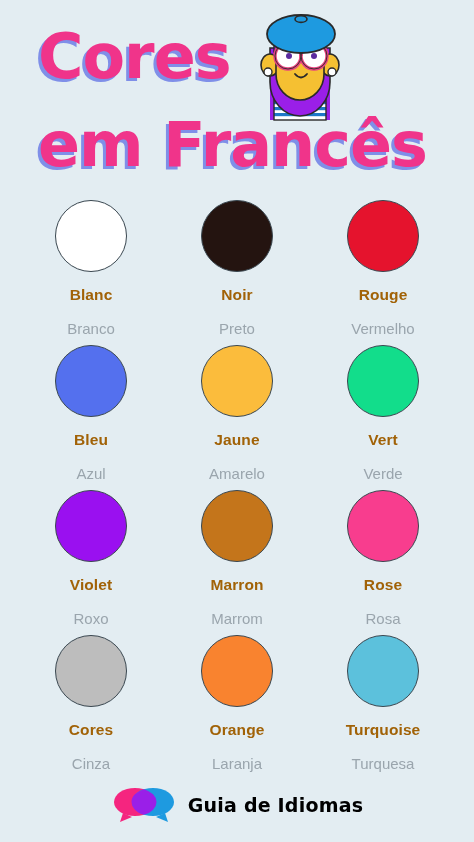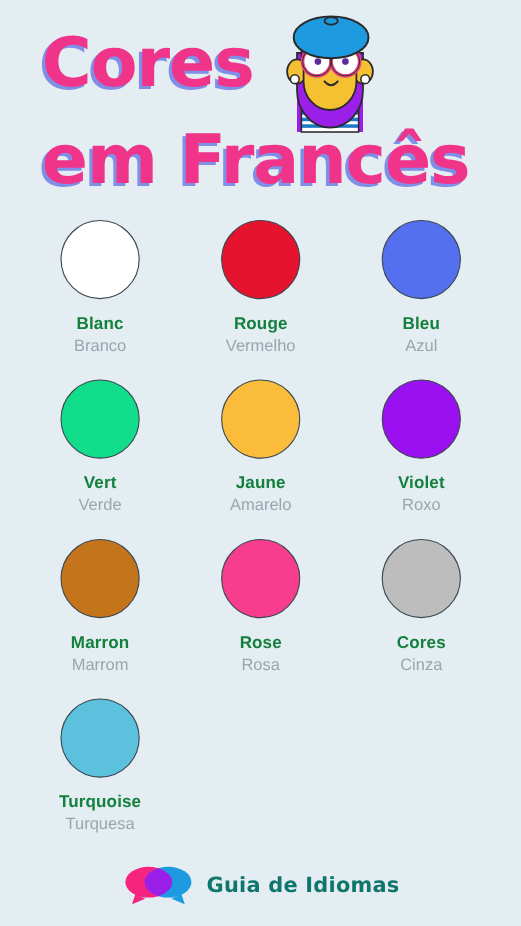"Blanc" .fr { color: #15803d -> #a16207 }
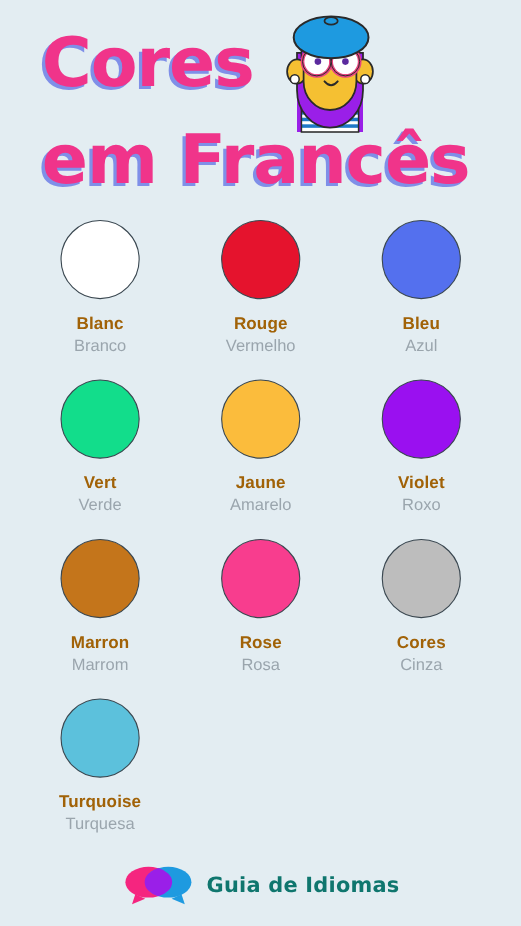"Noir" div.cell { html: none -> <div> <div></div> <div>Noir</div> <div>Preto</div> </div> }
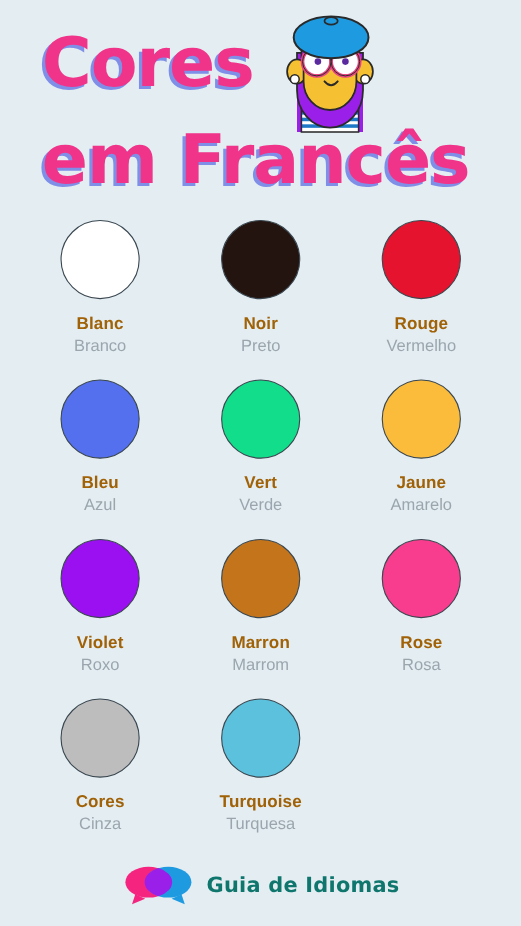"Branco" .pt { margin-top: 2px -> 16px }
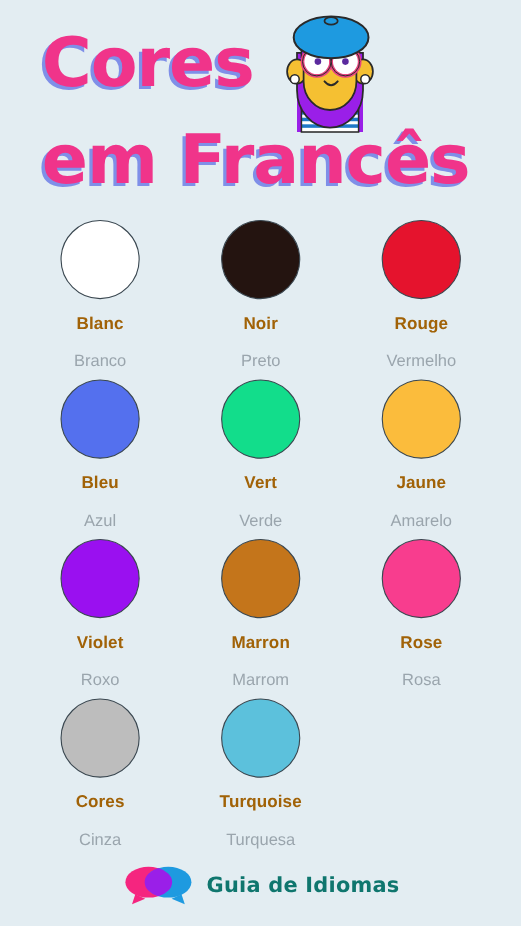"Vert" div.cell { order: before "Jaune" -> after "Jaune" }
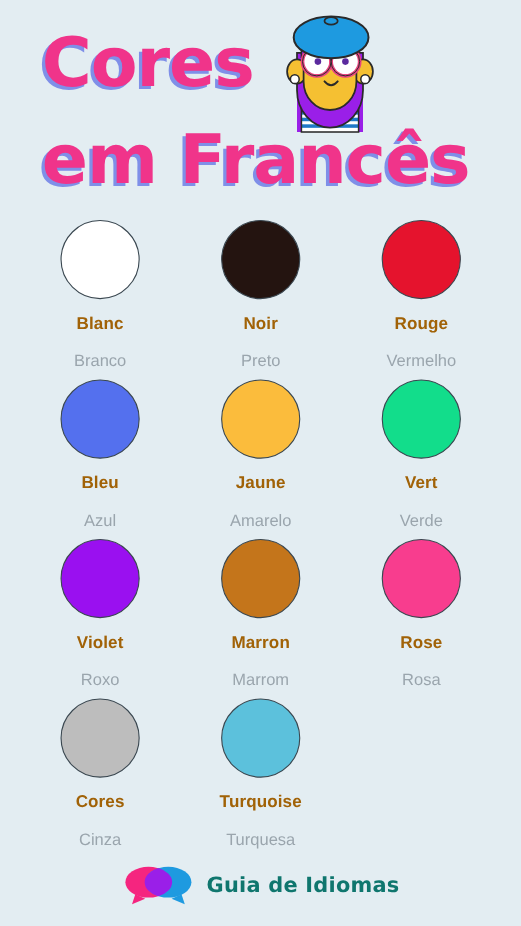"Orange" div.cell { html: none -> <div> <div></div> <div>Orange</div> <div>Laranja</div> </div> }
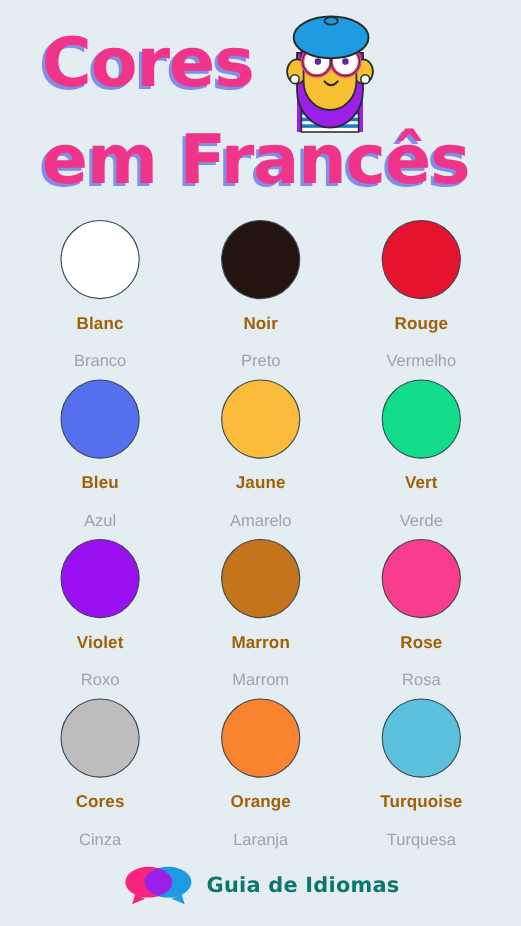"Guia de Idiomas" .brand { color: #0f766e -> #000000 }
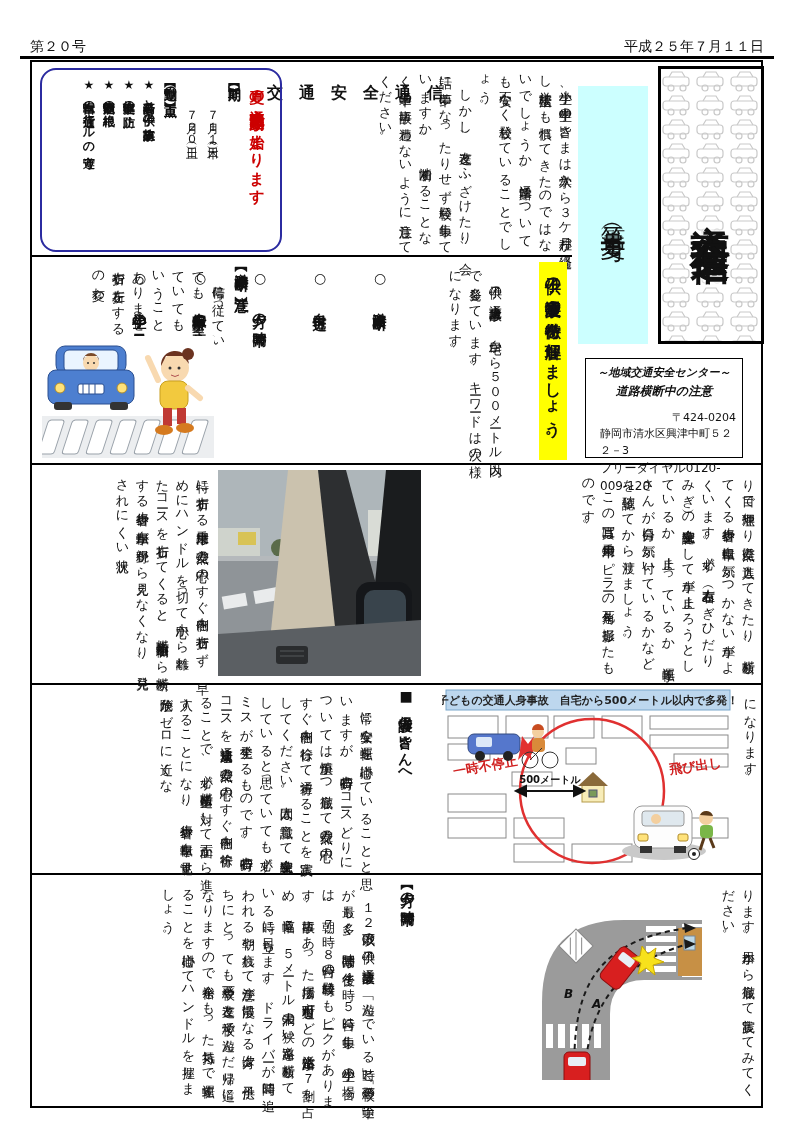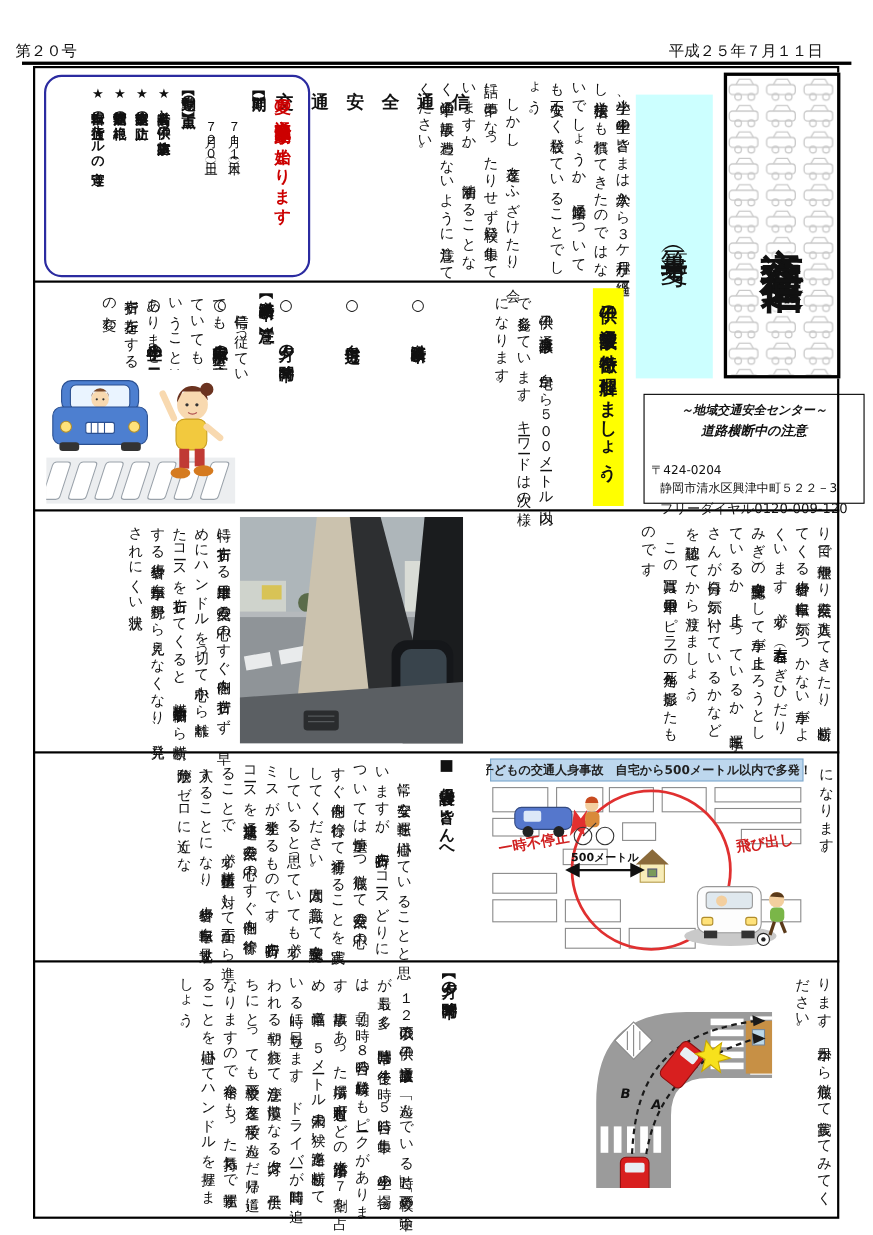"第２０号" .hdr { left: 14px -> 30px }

########

### TASK OBJECTIVE
Copy everything in the listing above exactly except the pictures.

### ANSWER SPACE
"Blanc" .fr { color: #15803d -> #a16207 }
"Noir" div.cell { html: none -> <div> <div></div> <div>Noir</div> <div>Preto</div> </div> }
"Branco" .pt { margin-top: 2px -> 16px }
"Vert" div.cell { order: before "Jaune" -> after "Jaune" }
"Orange" div.cell { html: none -> <div> <div></div> <div>Orange</div> <div>Laranja</div> </div> }
"Guia de Idiomas" .brand { color: #0f766e -> #000000 }
"第２０号" .hdr { left: 14px -> 30px }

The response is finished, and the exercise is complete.